Text:
--*--
GET TAX HELP (800) 536-0734

Top 5 Tips to Avoid an IRS Audit

Top 5 tips to avoid an irs audit

The Senate recently approved nearly $80 billion in IRS funding, with $45.6 billion specifically for enforcement. This new funding is expected to result in more tax audits. There is no sure way to avoid an IRS audit. However, there are some things that the IRS has generally viewed as “red flags.” These could increase the chances of an audit for taxpayers. Here are our top five tips to avoid an IRS audit.  

File Your Tax Return 

Currently, you must file a tax return if your gross income meets certain thresholds based on your age and filing status. If you meet the minimum income requirement and you do not file a federal income tax return, or file late. In 2024, you can be penalized 5% of your unpaid tax liability for each month your return is late. However, the penalty will not exceed 25% for your total tax balance. Additionally, you will incur a 0.5% per month for failure to pay penalty, up to 25%.

While both penalties have a cap, interest will continue to accrue until the balance is paid off. It is compounded daily at the federal short-term rate, plus an additional 3% for individuals. In 2024, the underpayment penalty is 8% for individual taxpayers. In addition, the IRS may prepare a substitute for return (SFR) on your behalf. They do this by using your W2 and 1099 forms for that tax year and even your bank account records. The SFR will likely result in a larger tax bill, since tax credits and deductions will not be claimed. In short, choosing to not file a return each year will not excuse you from paying taxes.  

Report All Income 

Underreporting income is one of the most common reasons taxpayers get audited. Remember, the IRS receives copies of all your W-2 and 1099 forms for the year. If incomes do not match up, they will investigate your tax situation. The IRS could then give you the IRS negligence penalty. This can cost you an additional 20% of the underpaid amount in penalties. That said, it’s always best to report all earnings the first time around.
--*--
Set of tasks:
**A.** Reproduce the stretch of the IRS audit tips from "While both penalties" through "from paying taxes.".
**B.** Resume the IRS audit tips where they stop.

Data under study:
--*--
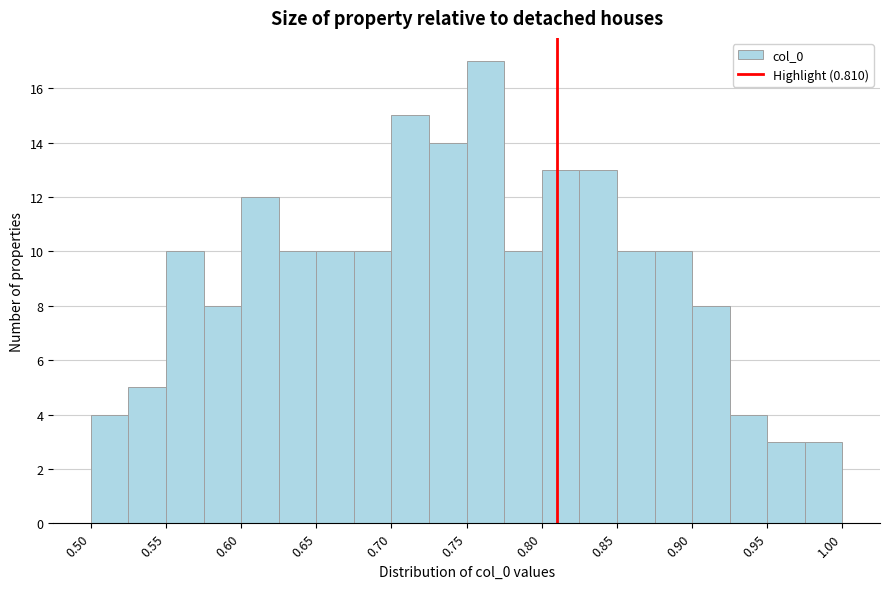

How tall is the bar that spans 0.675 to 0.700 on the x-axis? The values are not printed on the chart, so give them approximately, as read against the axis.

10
--*--
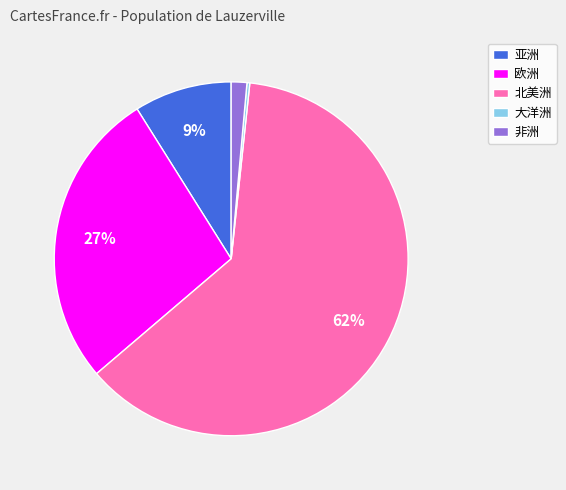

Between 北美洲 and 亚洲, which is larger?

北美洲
--*--
Answers for the exercise:
**A.**
While both penalties have a cap, interest will continue to accrue until the balance is paid off. It is compounded daily at the federal short-term rate, plus an additional 3% for individuals. In 2024, the underpayment penalty is 8% for individual taxpayers. In addition, the IRS may prepare a substitute for return (SFR) on your behalf. They do this by using your W2 and 1099 forms for that tax year and even your bank account records. The SFR will likely result in a larger tax bill, since tax credits and deductions will not be claimed. In short, choosing to not file a return each year will not excuse you from paying taxes.

**B.**
Use Common Sense with Business Expenses 

The IRS reminds taxpayers that business expenses should be “ordinary and necessary” to produce income for your specific trade or business. In other words, items like office equipment and advertising costs are fine, but you should not try to deduct your daily lunch expenses. You should always avoid comingling personal and business expenses. 

Keep Good Records 

Keeping good records that support your reported income is critical. This can include invoices, canceled checks, mileage logs, and other documents. The IRS recommends keeping records for three years after filing. Bookkeeping can be a tedious process, so it may be best to hire a professional if you are not up to the task. 

Know How to Report Losses 

The IRS will likely audit individuals and businesses that report multiple or consecutive losses. If your business claims a loss for several years, the IRS may classify it as a hobby instead of a for-profit business. Once this happens, you will not be allowed to claim a loss related to the business and you will have to prove that your “business” has an acceptable motive to earn a profit.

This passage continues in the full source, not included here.